The court noted that the plaintiff’s counsel had repeated the same context-free, “stepped” allegations in numerous actions against several defendants, raising concerns that counsel had not conducted an adequate investigation before filing the numerous complaints and instead was simply relying on the “stepped” allegations to investigate the matters. Such excessive alternative pleading strained the permissible limits of alternative pleading allowed by the Federal Rules of Civil Procedure and called into question counsel’s fulfillment of their duty to conduct an adequate pre-suit investigation. The court emphasized that such “stepped” pleading “elongates severely the complaint and obfuscates the facts that support the plaintiff’s entitlement to relief,” a complaint is not a discovery tool, and such “stepped” pleading rarely, if ever, generated the “useful” admissions counsel suggested.

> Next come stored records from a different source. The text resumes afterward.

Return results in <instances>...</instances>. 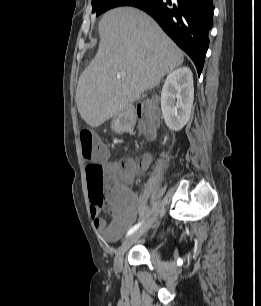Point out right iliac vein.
<instances>
[{"instance_id":"right-iliac-vein-1","label":"right iliac vein","mask_w":261,"mask_h":306,"mask_svg":"<svg viewBox=\"0 0 261 306\" xmlns=\"http://www.w3.org/2000/svg\"><path fill=\"white\" fill-rule=\"evenodd\" d=\"M155 217H153L149 222L143 225L141 228L136 230L134 233L129 235L121 244V246L117 249L114 258V268L116 270H120L123 264V257L125 252L130 248V246L135 243L152 225Z\"/></svg>"}]
</instances>
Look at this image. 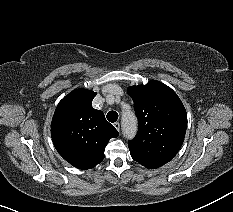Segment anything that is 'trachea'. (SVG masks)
Returning <instances> with one entry per match:
<instances>
[{"instance_id":"1","label":"trachea","mask_w":233,"mask_h":212,"mask_svg":"<svg viewBox=\"0 0 233 212\" xmlns=\"http://www.w3.org/2000/svg\"><path fill=\"white\" fill-rule=\"evenodd\" d=\"M107 120L109 122H115L118 119V113L116 111H110L107 113Z\"/></svg>"}]
</instances>
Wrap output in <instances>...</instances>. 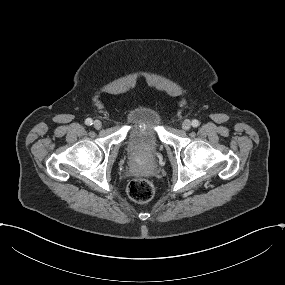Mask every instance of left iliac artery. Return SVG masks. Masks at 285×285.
I'll return each mask as SVG.
<instances>
[{
	"label": "left iliac artery",
	"mask_w": 285,
	"mask_h": 285,
	"mask_svg": "<svg viewBox=\"0 0 285 285\" xmlns=\"http://www.w3.org/2000/svg\"><path fill=\"white\" fill-rule=\"evenodd\" d=\"M200 125L199 121L198 120H192V126L193 127H198Z\"/></svg>",
	"instance_id": "1"
}]
</instances>
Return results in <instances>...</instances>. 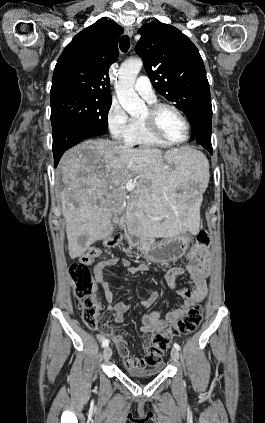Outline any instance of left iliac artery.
<instances>
[{"instance_id":"44dca946","label":"left iliac artery","mask_w":265,"mask_h":423,"mask_svg":"<svg viewBox=\"0 0 265 423\" xmlns=\"http://www.w3.org/2000/svg\"><path fill=\"white\" fill-rule=\"evenodd\" d=\"M174 348L177 349V350H180L181 349L180 346H179V344H177V343H174Z\"/></svg>"}]
</instances>
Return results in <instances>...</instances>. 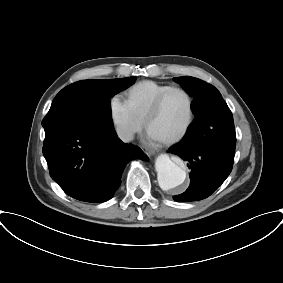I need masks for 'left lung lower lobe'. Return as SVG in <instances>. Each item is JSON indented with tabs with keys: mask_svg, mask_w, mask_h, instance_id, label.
I'll return each mask as SVG.
<instances>
[{
	"mask_svg": "<svg viewBox=\"0 0 283 283\" xmlns=\"http://www.w3.org/2000/svg\"><path fill=\"white\" fill-rule=\"evenodd\" d=\"M213 109L221 111L225 101L216 100ZM199 115L189 127L181 142L169 151L187 162L191 169L190 186L175 201H197L211 195L228 177L232 170L235 147L211 143L205 133L209 117L207 112Z\"/></svg>",
	"mask_w": 283,
	"mask_h": 283,
	"instance_id": "1",
	"label": "left lung lower lobe"
}]
</instances>
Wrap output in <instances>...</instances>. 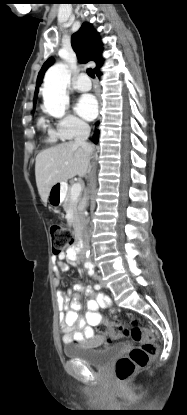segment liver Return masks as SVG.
<instances>
[{
	"mask_svg": "<svg viewBox=\"0 0 187 415\" xmlns=\"http://www.w3.org/2000/svg\"><path fill=\"white\" fill-rule=\"evenodd\" d=\"M89 156L81 146L69 141L41 151L35 162V177L39 195L46 205L53 185L78 175L84 177Z\"/></svg>",
	"mask_w": 187,
	"mask_h": 415,
	"instance_id": "1",
	"label": "liver"
}]
</instances>
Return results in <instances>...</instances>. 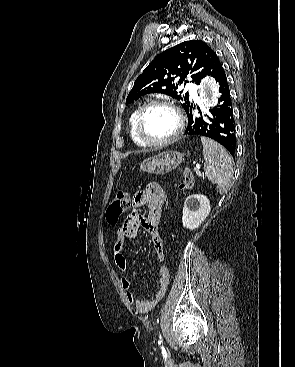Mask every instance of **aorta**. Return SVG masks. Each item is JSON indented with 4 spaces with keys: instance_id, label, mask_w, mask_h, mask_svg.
<instances>
[{
    "instance_id": "762f6f07",
    "label": "aorta",
    "mask_w": 295,
    "mask_h": 367,
    "mask_svg": "<svg viewBox=\"0 0 295 367\" xmlns=\"http://www.w3.org/2000/svg\"><path fill=\"white\" fill-rule=\"evenodd\" d=\"M216 96H218V94H217V93H215V97H216Z\"/></svg>"
}]
</instances>
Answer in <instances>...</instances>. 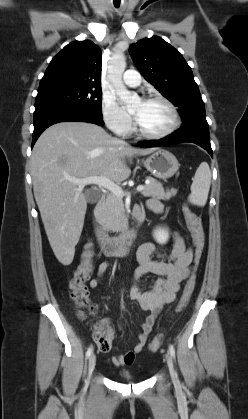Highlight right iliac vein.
<instances>
[{"label":"right iliac vein","instance_id":"1","mask_svg":"<svg viewBox=\"0 0 248 419\" xmlns=\"http://www.w3.org/2000/svg\"><path fill=\"white\" fill-rule=\"evenodd\" d=\"M96 365L95 355H91L88 362V376L90 377Z\"/></svg>","mask_w":248,"mask_h":419}]
</instances>
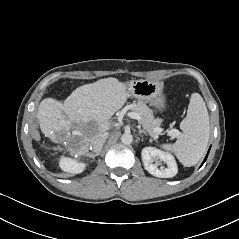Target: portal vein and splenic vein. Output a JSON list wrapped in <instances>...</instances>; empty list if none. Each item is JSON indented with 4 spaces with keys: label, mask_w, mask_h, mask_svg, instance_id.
I'll list each match as a JSON object with an SVG mask.
<instances>
[{
    "label": "portal vein and splenic vein",
    "mask_w": 239,
    "mask_h": 239,
    "mask_svg": "<svg viewBox=\"0 0 239 239\" xmlns=\"http://www.w3.org/2000/svg\"><path fill=\"white\" fill-rule=\"evenodd\" d=\"M128 116L133 118V119H136L138 121L141 120V116L138 113H136V112H130V113H128ZM161 131H162V129L159 128V127L154 130V132L156 134L160 133ZM167 133H168V135H172L174 137H176V136H178L180 134L179 130H177V129H172V130L168 131Z\"/></svg>",
    "instance_id": "portal-vein-and-splenic-vein-1"
}]
</instances>
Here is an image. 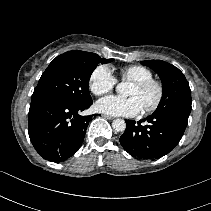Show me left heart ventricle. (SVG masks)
Returning a JSON list of instances; mask_svg holds the SVG:
<instances>
[{
  "instance_id": "obj_1",
  "label": "left heart ventricle",
  "mask_w": 211,
  "mask_h": 211,
  "mask_svg": "<svg viewBox=\"0 0 211 211\" xmlns=\"http://www.w3.org/2000/svg\"><path fill=\"white\" fill-rule=\"evenodd\" d=\"M128 94L131 97H136L140 101L142 107L144 108L155 101L157 96V90L155 87L140 89L133 84Z\"/></svg>"
}]
</instances>
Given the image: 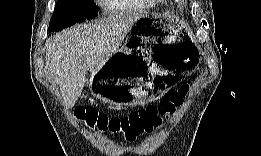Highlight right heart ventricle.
I'll list each match as a JSON object with an SVG mask.
<instances>
[{
	"mask_svg": "<svg viewBox=\"0 0 261 156\" xmlns=\"http://www.w3.org/2000/svg\"><path fill=\"white\" fill-rule=\"evenodd\" d=\"M136 0H106L104 4L114 10H125L131 2Z\"/></svg>",
	"mask_w": 261,
	"mask_h": 156,
	"instance_id": "right-heart-ventricle-1",
	"label": "right heart ventricle"
}]
</instances>
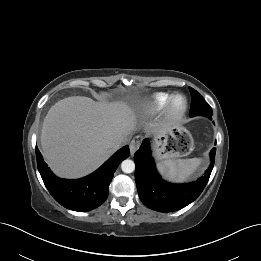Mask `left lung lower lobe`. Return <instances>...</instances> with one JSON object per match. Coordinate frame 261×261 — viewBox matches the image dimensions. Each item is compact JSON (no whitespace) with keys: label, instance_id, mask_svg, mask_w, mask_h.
I'll list each match as a JSON object with an SVG mask.
<instances>
[{"label":"left lung lower lobe","instance_id":"1","mask_svg":"<svg viewBox=\"0 0 261 261\" xmlns=\"http://www.w3.org/2000/svg\"><path fill=\"white\" fill-rule=\"evenodd\" d=\"M215 153L216 148H213L210 152L211 164L203 177L188 184H171L157 173L149 149V140L145 139L134 155L135 181L143 204L159 212H173L189 205L206 186L214 166Z\"/></svg>","mask_w":261,"mask_h":261}]
</instances>
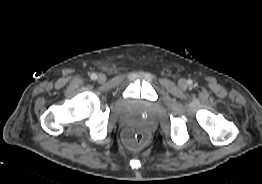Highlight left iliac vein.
Listing matches in <instances>:
<instances>
[{
    "label": "left iliac vein",
    "instance_id": "left-iliac-vein-1",
    "mask_svg": "<svg viewBox=\"0 0 262 184\" xmlns=\"http://www.w3.org/2000/svg\"><path fill=\"white\" fill-rule=\"evenodd\" d=\"M179 86L180 87H185L186 86V81L184 79L179 80Z\"/></svg>",
    "mask_w": 262,
    "mask_h": 184
}]
</instances>
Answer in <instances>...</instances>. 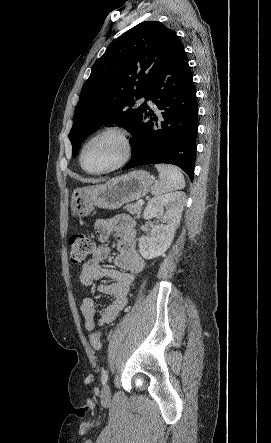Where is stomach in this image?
Wrapping results in <instances>:
<instances>
[{
    "instance_id": "0dacf381",
    "label": "stomach",
    "mask_w": 271,
    "mask_h": 443,
    "mask_svg": "<svg viewBox=\"0 0 271 443\" xmlns=\"http://www.w3.org/2000/svg\"><path fill=\"white\" fill-rule=\"evenodd\" d=\"M153 180L149 172L135 170L121 178H113L107 184L88 186L73 190L70 202L72 216L84 218L92 212L93 208L104 210H117L123 204L139 200L148 194Z\"/></svg>"
}]
</instances>
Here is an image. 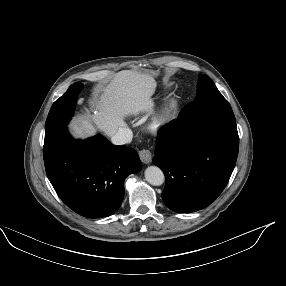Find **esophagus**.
I'll return each instance as SVG.
<instances>
[{"mask_svg": "<svg viewBox=\"0 0 286 286\" xmlns=\"http://www.w3.org/2000/svg\"><path fill=\"white\" fill-rule=\"evenodd\" d=\"M139 157L145 164H149L152 161V153L148 149H142L139 151Z\"/></svg>", "mask_w": 286, "mask_h": 286, "instance_id": "34e87169", "label": "esophagus"}]
</instances>
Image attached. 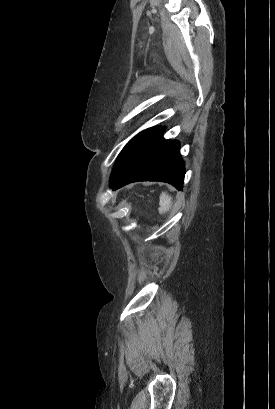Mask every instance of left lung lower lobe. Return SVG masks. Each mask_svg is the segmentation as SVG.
I'll list each match as a JSON object with an SVG mask.
<instances>
[{
    "label": "left lung lower lobe",
    "instance_id": "obj_1",
    "mask_svg": "<svg viewBox=\"0 0 275 409\" xmlns=\"http://www.w3.org/2000/svg\"><path fill=\"white\" fill-rule=\"evenodd\" d=\"M162 127L150 128L130 150L123 170L110 185L116 190L136 181H162L181 190L185 168L176 140H165Z\"/></svg>",
    "mask_w": 275,
    "mask_h": 409
}]
</instances>
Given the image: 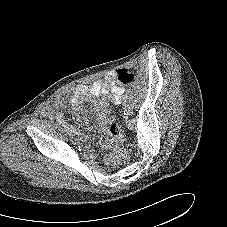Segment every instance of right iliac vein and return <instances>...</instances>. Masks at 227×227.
<instances>
[{
  "label": "right iliac vein",
  "instance_id": "63e3f726",
  "mask_svg": "<svg viewBox=\"0 0 227 227\" xmlns=\"http://www.w3.org/2000/svg\"><path fill=\"white\" fill-rule=\"evenodd\" d=\"M65 130L70 136H74L75 135V132H74L73 128L70 127L69 125L65 126Z\"/></svg>",
  "mask_w": 227,
  "mask_h": 227
}]
</instances>
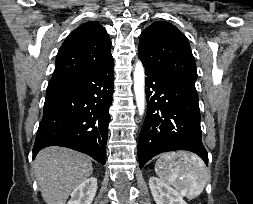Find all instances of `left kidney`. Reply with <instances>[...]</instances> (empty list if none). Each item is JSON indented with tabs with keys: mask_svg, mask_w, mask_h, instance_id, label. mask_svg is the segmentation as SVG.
<instances>
[{
	"mask_svg": "<svg viewBox=\"0 0 253 204\" xmlns=\"http://www.w3.org/2000/svg\"><path fill=\"white\" fill-rule=\"evenodd\" d=\"M149 187L156 204H187L178 191L157 177L149 178Z\"/></svg>",
	"mask_w": 253,
	"mask_h": 204,
	"instance_id": "left-kidney-1",
	"label": "left kidney"
}]
</instances>
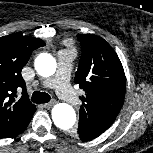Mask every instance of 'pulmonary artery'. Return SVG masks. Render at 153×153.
I'll use <instances>...</instances> for the list:
<instances>
[{
  "label": "pulmonary artery",
  "mask_w": 153,
  "mask_h": 153,
  "mask_svg": "<svg viewBox=\"0 0 153 153\" xmlns=\"http://www.w3.org/2000/svg\"><path fill=\"white\" fill-rule=\"evenodd\" d=\"M74 52L63 50L58 53V69L54 78L47 79L43 86L54 88L57 94L66 102L77 105L79 99L69 84V75L71 70Z\"/></svg>",
  "instance_id": "obj_1"
}]
</instances>
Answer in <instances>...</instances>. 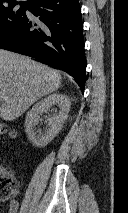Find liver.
<instances>
[{
    "mask_svg": "<svg viewBox=\"0 0 128 213\" xmlns=\"http://www.w3.org/2000/svg\"><path fill=\"white\" fill-rule=\"evenodd\" d=\"M61 84L58 71L29 57L0 49V118L13 121Z\"/></svg>",
    "mask_w": 128,
    "mask_h": 213,
    "instance_id": "6515ba94",
    "label": "liver"
}]
</instances>
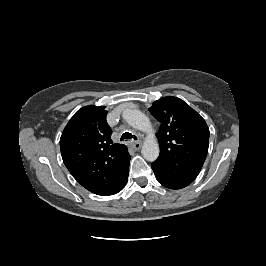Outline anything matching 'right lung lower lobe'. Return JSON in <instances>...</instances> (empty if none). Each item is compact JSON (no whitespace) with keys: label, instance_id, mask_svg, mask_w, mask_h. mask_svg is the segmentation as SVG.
<instances>
[{"label":"right lung lower lobe","instance_id":"98d812e1","mask_svg":"<svg viewBox=\"0 0 266 266\" xmlns=\"http://www.w3.org/2000/svg\"><path fill=\"white\" fill-rule=\"evenodd\" d=\"M127 178H128V174H127V176L124 178V180L121 182V184L119 185V187H118V189H117V191L115 192V193H118L119 191H121L124 187H125V185H126V183H127ZM114 193V194H115Z\"/></svg>","mask_w":266,"mask_h":266}]
</instances>
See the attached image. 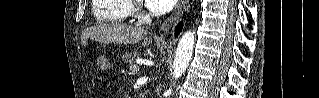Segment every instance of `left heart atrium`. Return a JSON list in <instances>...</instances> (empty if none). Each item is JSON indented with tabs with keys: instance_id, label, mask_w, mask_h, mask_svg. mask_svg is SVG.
<instances>
[{
	"instance_id": "39dd6f15",
	"label": "left heart atrium",
	"mask_w": 319,
	"mask_h": 98,
	"mask_svg": "<svg viewBox=\"0 0 319 98\" xmlns=\"http://www.w3.org/2000/svg\"><path fill=\"white\" fill-rule=\"evenodd\" d=\"M176 0H146L147 7L154 13V14H164L170 11Z\"/></svg>"
}]
</instances>
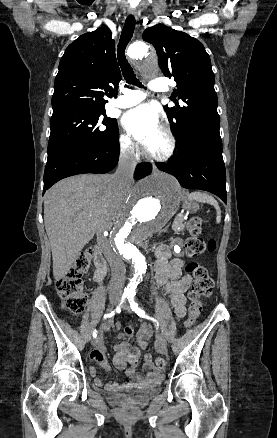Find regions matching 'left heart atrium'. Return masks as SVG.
I'll return each instance as SVG.
<instances>
[{"label": "left heart atrium", "mask_w": 277, "mask_h": 438, "mask_svg": "<svg viewBox=\"0 0 277 438\" xmlns=\"http://www.w3.org/2000/svg\"><path fill=\"white\" fill-rule=\"evenodd\" d=\"M123 123L143 149H145L151 137L159 130L157 115L148 105H142L130 110L124 116Z\"/></svg>", "instance_id": "39dd6f15"}]
</instances>
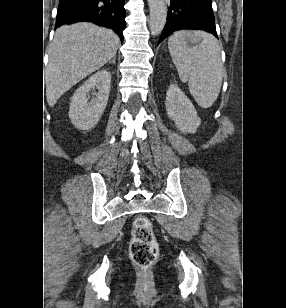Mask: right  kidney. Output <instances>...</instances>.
Returning <instances> with one entry per match:
<instances>
[{
    "instance_id": "1",
    "label": "right kidney",
    "mask_w": 286,
    "mask_h": 308,
    "mask_svg": "<svg viewBox=\"0 0 286 308\" xmlns=\"http://www.w3.org/2000/svg\"><path fill=\"white\" fill-rule=\"evenodd\" d=\"M111 73L107 70L98 71L80 86L72 96L69 118L80 130H91L99 122L108 102L110 93ZM97 88L95 98L89 100L90 91Z\"/></svg>"
}]
</instances>
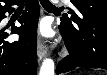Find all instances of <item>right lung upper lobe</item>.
Here are the masks:
<instances>
[{"label":"right lung upper lobe","instance_id":"obj_1","mask_svg":"<svg viewBox=\"0 0 107 75\" xmlns=\"http://www.w3.org/2000/svg\"><path fill=\"white\" fill-rule=\"evenodd\" d=\"M8 1H10V0H4V1H1V2H4V3H6V2H8ZM2 5L0 4V7H1Z\"/></svg>","mask_w":107,"mask_h":75}]
</instances>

Ultimately, the court dismissed the complaint with prejudice due to a governing arbitration clause the plaintiff’s counsel had obfuscated from the pleadings, but the court stopped short of imposing monetary sanctions on the plaintiff’s counsel because it was satisfied a sufficient factual investigation had been conducted. Still, the decision represents a warning to serial TCPA plaintiffs and their counsel to be wary of recycling nearly identical allegations across numerous allegations, employing excessive alternative pleading, and failing to conduct an adequate pre-suit investigation.
An Illinois federal court has reinforced the unsuitability of proposed “revocation” TCPA classes. In Tillman v. The Hertz Corporation, No. 16 C 4242, 2019 WL 3231377 (July 18, 2019), the plaintiff brought a putative TCPA class action after receiving calls from a car rental company seeking the overdue return of a vehicle rented by the plaintiff’s mother, who had provided the company with the phone number used by the plaintiff when renting the car. The plaintiff proposed a putative class of those who requested that the defendant stop calling them but continued to receive calls from the defendant company in violation of the TCPA, and the defendant company moved to strike the class allegations.
Numerous allegations were contested, including what type of rental agreement the plaintiff’s mother signed when renting the car, whether the agreement contained language permitting the company to call any telephone number listed by the plaintiff’s mother, and whether the plaintiff ever requested the company stop calling the phone number at issue. These numerous issues unique to the plaintiff alone rendered him both atypical and inadequate, defeating his bid to be a class representative. Separately, and more broadly, the court emphasized why so-called revocation classes are generally ill-suited for class certification. Because the proposed class required individual inquiries into whether each putative class member requested the defendant stop calling them—i.e., revoked consent—common questions of fact would not predominate over any questions affecting only individual members.
The decision is another example of how factual disputes can defeat class certification in TCPA litigation, especially those implicated by so-called “revocation” classes.